Updated: Sep 13, 2022
There are some occasions when mediation ought not to be attempted. Your mediator will address this with you before they agree to conduct a mediation. Sometimes partners are abusive or there may be other reasons why one party might be too vulnerable to try mediation.
Nearly everyone who comes to family mediation has some negative feelings about their Ex. The breakdown of a relationship is a time of turmoil when people have to find new ways of relating to each other. People can be really difficult. And what was once a minor irritation can now seem a major wrongdoing.
But what if your Ex really does deserve the title ‘Total Nightmare’? Well then it’s unrealistic for you to be expected to mediate.
Which is why mediation is strictly voluntary. You only start if you choose to do so; if you change your mind, you are absolutely free to stop the mediation at any stage.
But choosing not to mediate is not the end of the matter. You still need answers to questions like: ‘What happens to our belongings?’ ‘How will the needs of the children be met?’ and so on. Decisions about these issues will have to be made at some stage. So sooner or later, the two of you are likely to negotiate and reach agreement. You might as well reach that agreement sooner and be done with it.
So what if you decide that it is worth trying mediation?
Well the ‘Total Nightmare’ will still be a total nightmare - but they won’t be your responsibility. The Mediator will be responsible for managing the mediation process - sometimes in separate rooms.

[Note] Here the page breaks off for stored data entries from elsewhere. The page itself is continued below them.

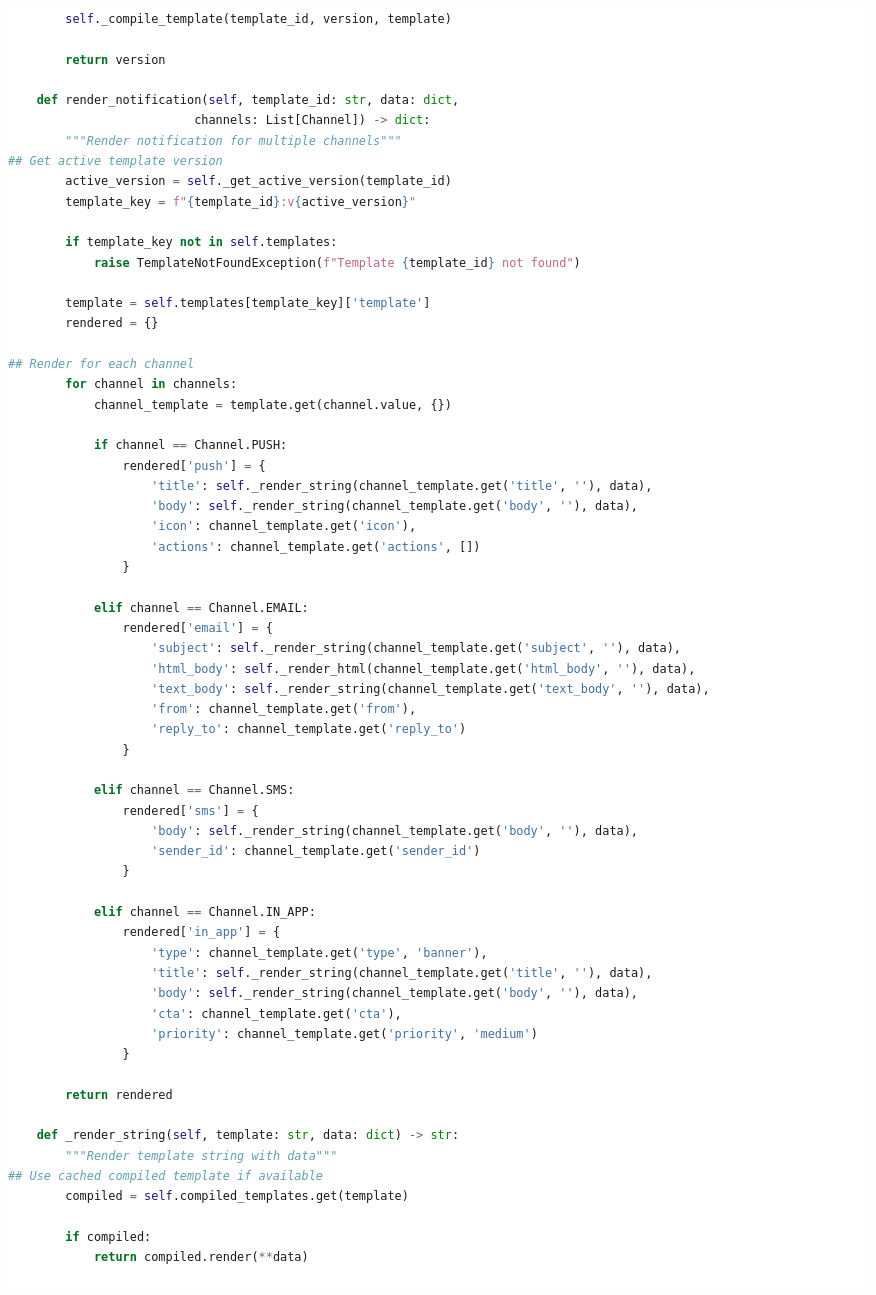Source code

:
 ```python
        self._compile_template(template_id, version, template)
        
        return version
    
    def render_notification(self, template_id: str, data: dict, 
                          channels: List[Channel]) -> dict:
        """Render notification for multiple channels"""
## Get active template version
        active_version = self._get_active_version(template_id)
        template_key = f"{template_id}:v{active_version}"
        
        if template_key not in self.templates:
            raise TemplateNotFoundException(f"Template {template_id} not found")
        
        template = self.templates[template_key]['template']
        rendered = {}
        
## Render for each channel
        for channel in channels:
            channel_template = template.get(channel.value, {})
            
            if channel == Channel.PUSH:
                rendered['push'] = {
                    'title': self._render_string(channel_template.get('title', ''), data),
                    'body': self._render_string(channel_template.get('body', ''), data),
                    'icon': channel_template.get('icon'),
                    'actions': channel_template.get('actions', [])
                }
            
            elif channel == Channel.EMAIL:
                rendered['email'] = {
                    'subject': self._render_string(channel_template.get('subject', ''), data),
                    'html_body': self._render_html(channel_template.get('html_body', ''), data),
                    'text_body': self._render_string(channel_template.get('text_body', ''), data),
                    'from': channel_template.get('from'),
                    'reply_to': channel_template.get('reply_to')
                }
            
            elif channel == Channel.SMS:
                rendered['sms'] = {
                    'body': self._render_string(channel_template.get('body', ''), data),
                    'sender_id': channel_template.get('sender_id')
                }
            
            elif channel == Channel.IN_APP:
                rendered['in_app'] = {
                    'type': channel_template.get('type', 'banner'),
                    'title': self._render_string(channel_template.get('title', ''), data),
                    'body': self._render_string(channel_template.get('body', ''), data),
                    'cta': channel_template.get('cta'),
                    'priority': channel_template.get('priority', 'medium')
                }
        
        return rendered
    
    def _render_string(self, template: str, data: dict) -> str:
        """Render template string with data"""
## Use cached compiled template if available
        compiled = self.compiled_templates.get(template)
        
        if compiled:
            return compiled.render(**data)
        
```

Your only responsibility would be for yourself and your own behaviour in the mediation process.
What’s more, if the ‘Total Nightmare’ proves unwilling or unable to behave reasonably, the Mediator can and will bring the mediation process to an end.
Have a think about what should happen at your Assessment Meeting*.

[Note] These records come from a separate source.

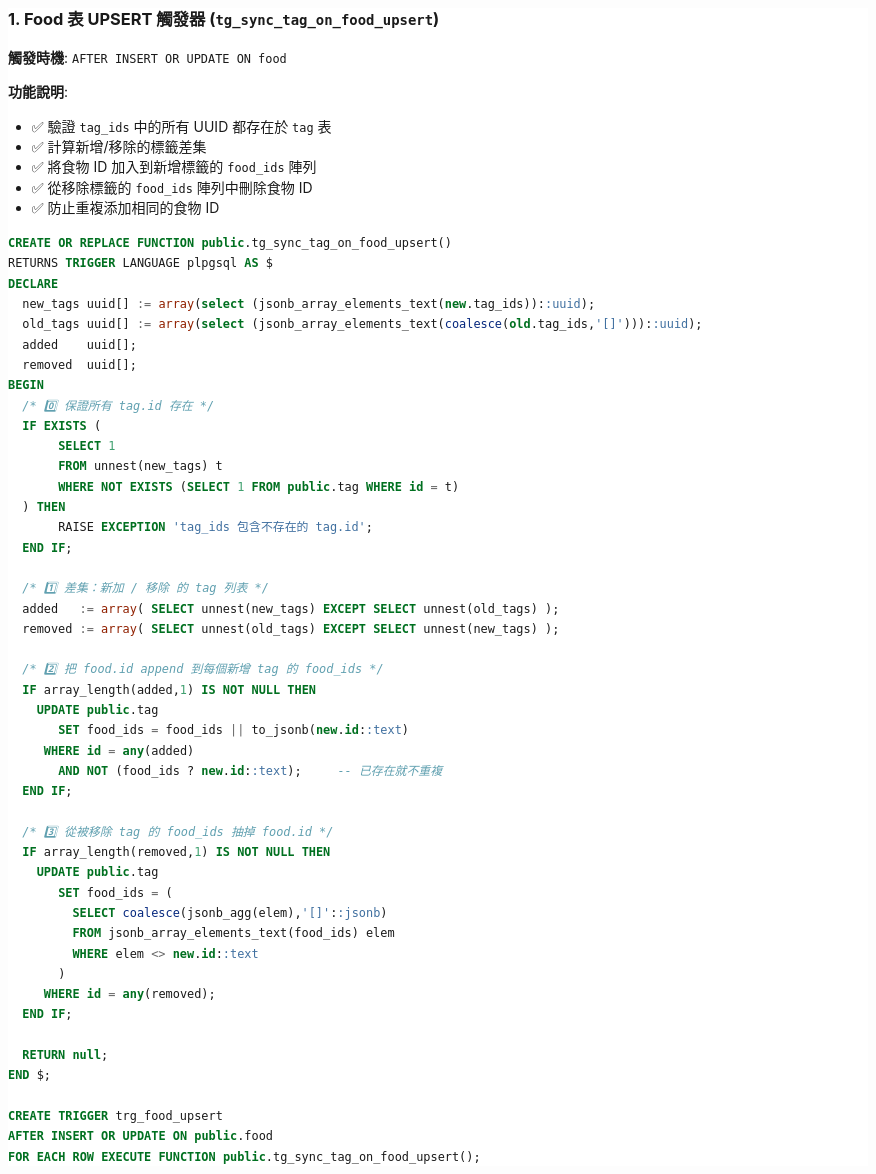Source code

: ### 1. Food 表 UPSERT 觸發器 (`tg_sync_tag_on_food_upsert`)
**觸發時機**: `AFTER INSERT OR UPDATE ON food`

**功能說明**:
- ✅ 驗證 `tag_ids` 中的所有 UUID 都存在於 `tag` 表
- ✅ 計算新增/移除的標籤差集
- ✅ 將食物 ID 加入到新增標籤的 `food_ids` 陣列
- ✅ 從移除標籤的 `food_ids` 陣列中刪除食物 ID
- ✅ 防止重複添加相同的食物 ID

```sql
CREATE OR REPLACE FUNCTION public.tg_sync_tag_on_food_upsert()
RETURNS TRIGGER LANGUAGE plpgsql AS $
DECLARE
  new_tags uuid[] := array(select (jsonb_array_elements_text(new.tag_ids))::uuid);
  old_tags uuid[] := array(select (jsonb_array_elements_text(coalesce(old.tag_ids,'[]')))::uuid);
  added    uuid[];
  removed  uuid[];
BEGIN
  /* 0️⃣ 保證所有 tag.id 存在 */
  IF EXISTS (
       SELECT 1
       FROM unnest(new_tags) t
       WHERE NOT EXISTS (SELECT 1 FROM public.tag WHERE id = t)
  ) THEN
       RAISE EXCEPTION 'tag_ids 包含不存在的 tag.id';
  END IF;

  /* 1️⃣ 差集：新加 / 移除 的 tag 列表 */
  added   := array( SELECT unnest(new_tags) EXCEPT SELECT unnest(old_tags) );
  removed := array( SELECT unnest(old_tags) EXCEPT SELECT unnest(new_tags) );

  /* 2️⃣ 把 food.id append 到每個新增 tag 的 food_ids */
  IF array_length(added,1) IS NOT NULL THEN
    UPDATE public.tag
       SET food_ids = food_ids || to_jsonb(new.id::text)
     WHERE id = any(added)
       AND NOT (food_ids ? new.id::text);     -- 已存在就不重複
  END IF;

  /* 3️⃣ 從被移除 tag 的 food_ids 抽掉 food.id */
  IF array_length(removed,1) IS NOT NULL THEN
    UPDATE public.tag
       SET food_ids = (
         SELECT coalesce(jsonb_agg(elem),'[]'::jsonb)
         FROM jsonb_array_elements_text(food_ids) elem
         WHERE elem <> new.id::text
       )
     WHERE id = any(removed);
  END IF;

  RETURN null;
END $;

CREATE TRIGGER trg_food_upsert
AFTER INSERT OR UPDATE ON public.food
FOR EACH ROW EXECUTE FUNCTION public.tg_sync_tag_on_food_upsert();
```
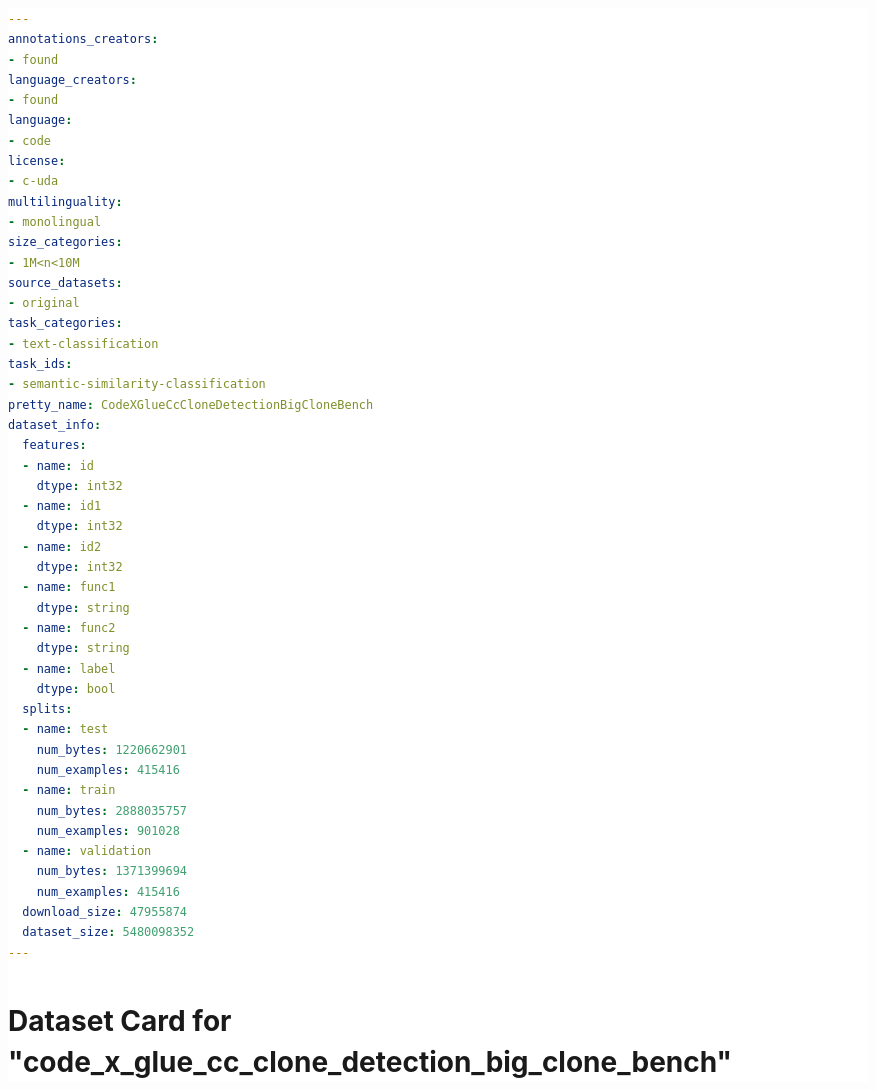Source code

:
 ```yaml
---
annotations_creators:
- found
language_creators:
- found
language:
- code
license:
- c-uda
multilinguality:
- monolingual
size_categories:
- 1M<n<10M
source_datasets:
- original
task_categories:
- text-classification
task_ids:
- semantic-similarity-classification
pretty_name: CodeXGlueCcCloneDetectionBigCloneBench
dataset_info:
  features:
  - name: id
    dtype: int32
  - name: id1
    dtype: int32
  - name: id2
    dtype: int32
  - name: func1
    dtype: string
  - name: func2
    dtype: string
  - name: label
    dtype: bool
  splits:
  - name: test
    num_bytes: 1220662901
    num_examples: 415416
  - name: train
    num_bytes: 2888035757
    num_examples: 901028
  - name: validation
    num_bytes: 1371399694
    num_examples: 415416
  download_size: 47955874
  dataset_size: 5480098352
---
```

# Dataset Card for "code_x_glue_cc_clone_detection_big_clone_bench"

There are four elements to that meeting, which is likely to last at least an hour:
A conversation about your situation - so that the Mediator understands what you are facing
An explanation of the family mediation process – what it does, and what it doesn’t do, how long it might take and what it is likely to cost – and other alternatives to Court
Importantly, an assessment of the situation to check whether there are reasons why you should not mediate
Thinking about your next steps and preparing for mediation
If the Family Mediator has conducted the Assessment Meeting well, you should be fairly clear in your own mind whether, despite your Ex being a ‘Total Nightmare,’ family mediation is worth trying.
But just a note of caution: If you don’t feel that the mediator has listened to you carefully or explained the process and satisfactorily answered your questions; if they haven’t explored with you the things that might make mediation unsuitable; or if you feel that you are being pressurised, then you should not mediate (or perhaps better, not with that mediator).
Remember that no-one has to mediate and if, having attended the Assessment Meeting, you decide that you don’t want to, then don’t.
There are alternatives, and the Mediator will explain them as part of the Assessment Meeting
You might ask your solicitors to negotiate on your behalf with each other.
Or you might go to Court.
Less commonly, but worth considering if they are available, you might feel more comfortable in Collaborative Family Law, or even try Family Arbitration with a private judge appointed to make decisions for you.
The mediator will be able to explain all of these options to you and answer your questions and explain what each is likely to cost you, and how long they are likely to take.
Two final thoughts:
Your Ex - is an ex-partner, not an ex-person (or ex-parrot!). You might think again about the language you use to describe them. This is the start of what is called empathy and a first step on the path to resolving your legal disputes.
When children hear their parents speaking ill of each other, it is toxic for them. So even if you think that your Ex is a ‘Total Nightmare,’ if you have children, try your best to make sure that they don’t hear you say it.
*The Assessment Meeting, known as a ‘MIAM’ is usually needed if you wish to make an Application to the court for a Child Arrangement Order or Financial Relief Order.